• **Your goal**: Output every entry below exactly, without its pictures.

--- START ---

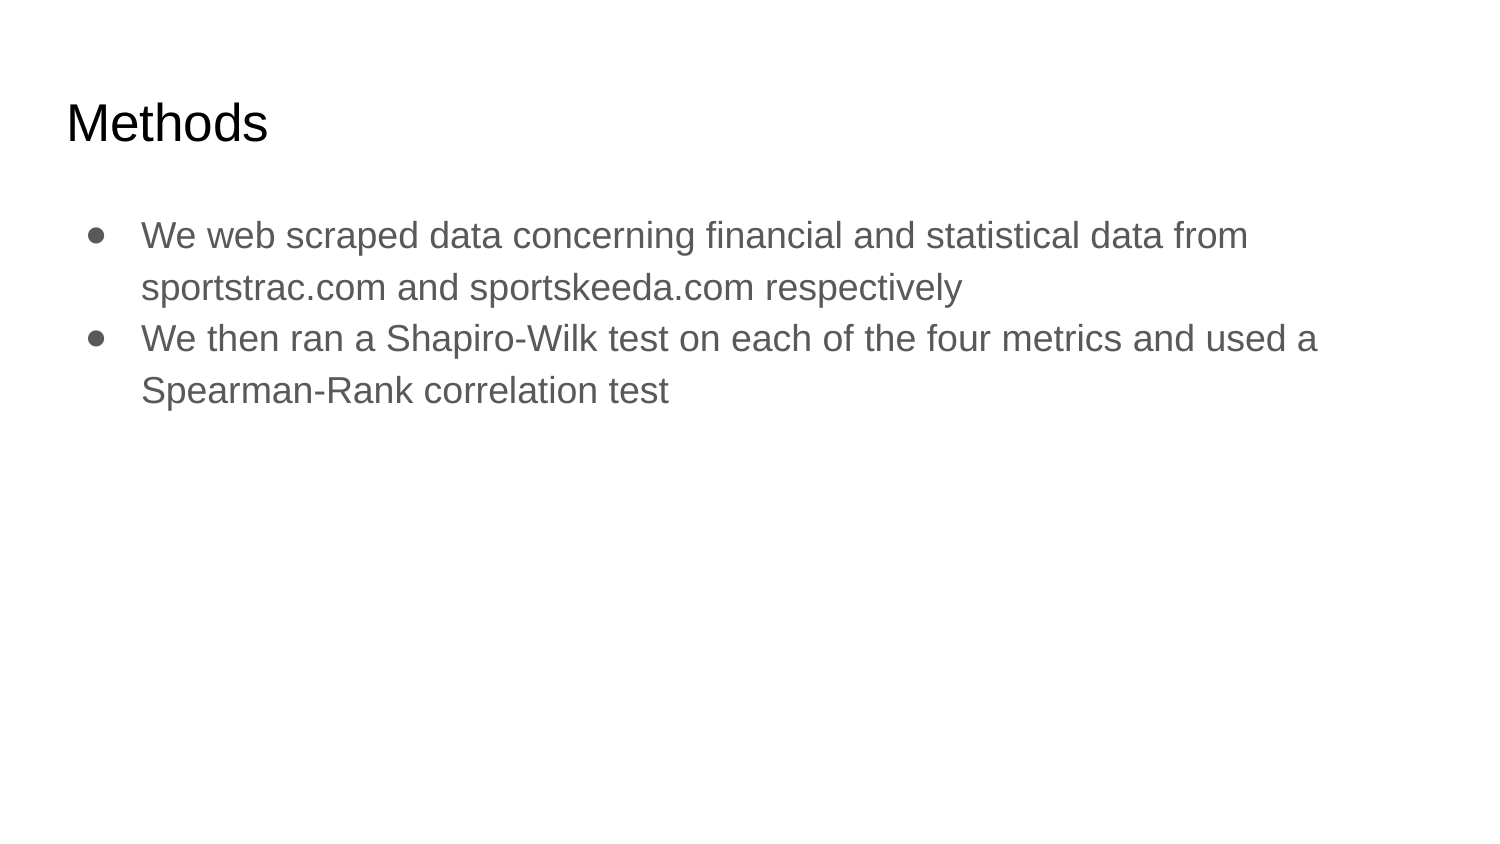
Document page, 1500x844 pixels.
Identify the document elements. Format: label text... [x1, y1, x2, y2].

title Methods [51, 72, 1449, 167]
list We web scraped data concerning financial and statistical data from sportstrac.com and sportskeeda.com respectively We then ran a Shapiro-Wilk test on each of the four metrics and used a Spearman-Rank correlation test [51, 189, 1449, 750]
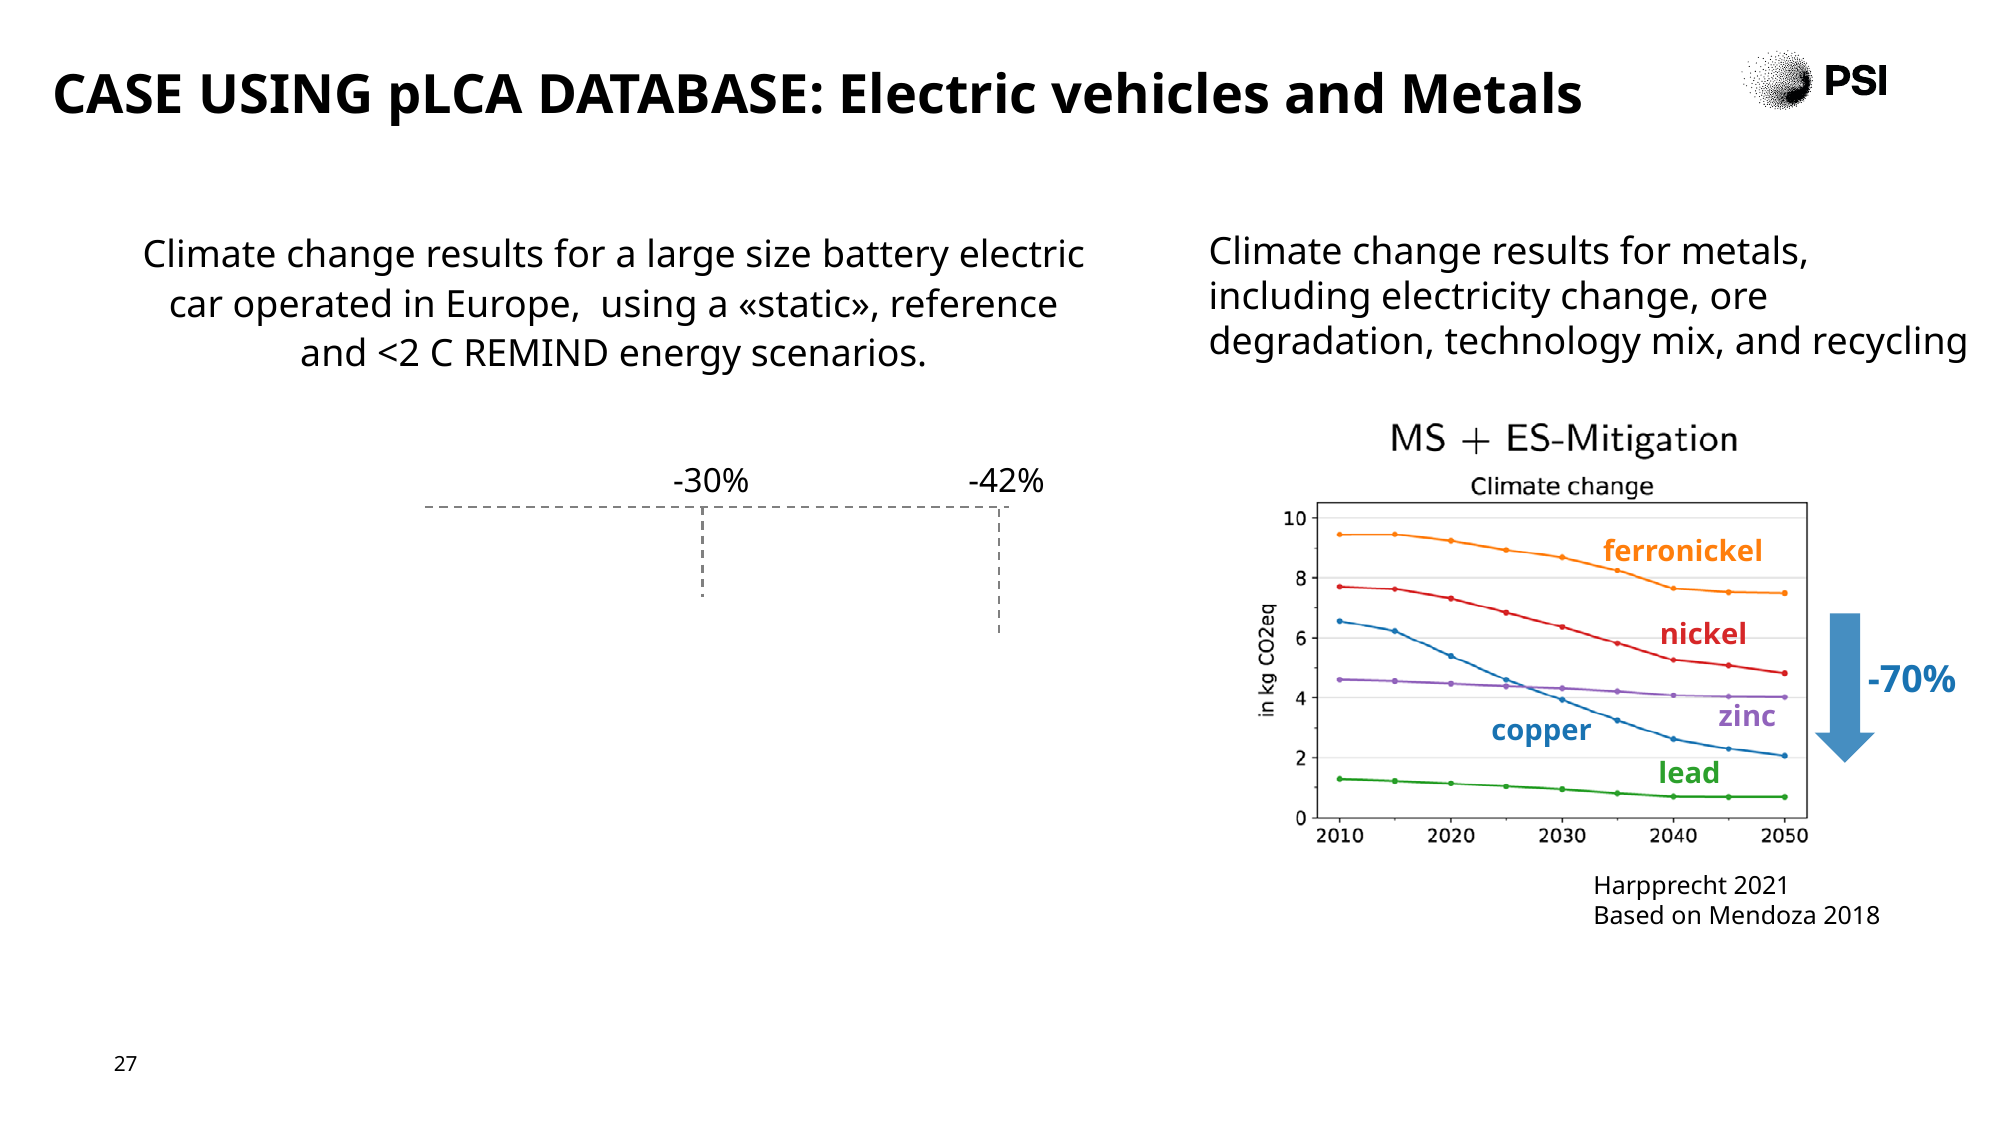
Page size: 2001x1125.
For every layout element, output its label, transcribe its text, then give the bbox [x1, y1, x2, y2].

slide_number 27 [114, 1050, 230, 1075]
text_box Harpprecht 2021 Based on Mendoza 2018 [1575, 851, 1899, 948]
title CASE USING pLCA DATABASE: Electric vehicles and Metals [52, 59, 1941, 140]
text_box [1815, 612, 1878, 765]
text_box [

--- END ---

• **Task response**:
Document page, 1500x844 pixels.
Identify the document elements. Format: label text... [x1, y1, x2, y2].

title Methods [51, 72, 1449, 167]
list We web scraped data concerning financial and statistical data from sportstrac.com and sportskeeda.com respectively We then ran a Shapiro-Wilk test on each of the four metrics and used a Spearman-Rank correlation test [51, 189, 1449, 750]
Page size: 2001x1125.
For every layout element, output its label, transcribe its text, then give the bbox [x1, y1, x2, y2].

slide_number 27 [114, 1050, 230, 1075]
text_box Harpprecht 2021 Based on Mendoza 2018 [1575, 851, 1899, 948]
title CASE USING pLCA DATABASE: Electric vehicles and Metals [52, 59, 1941, 140]
text_box [1815, 612, 1878, 765]
text_box [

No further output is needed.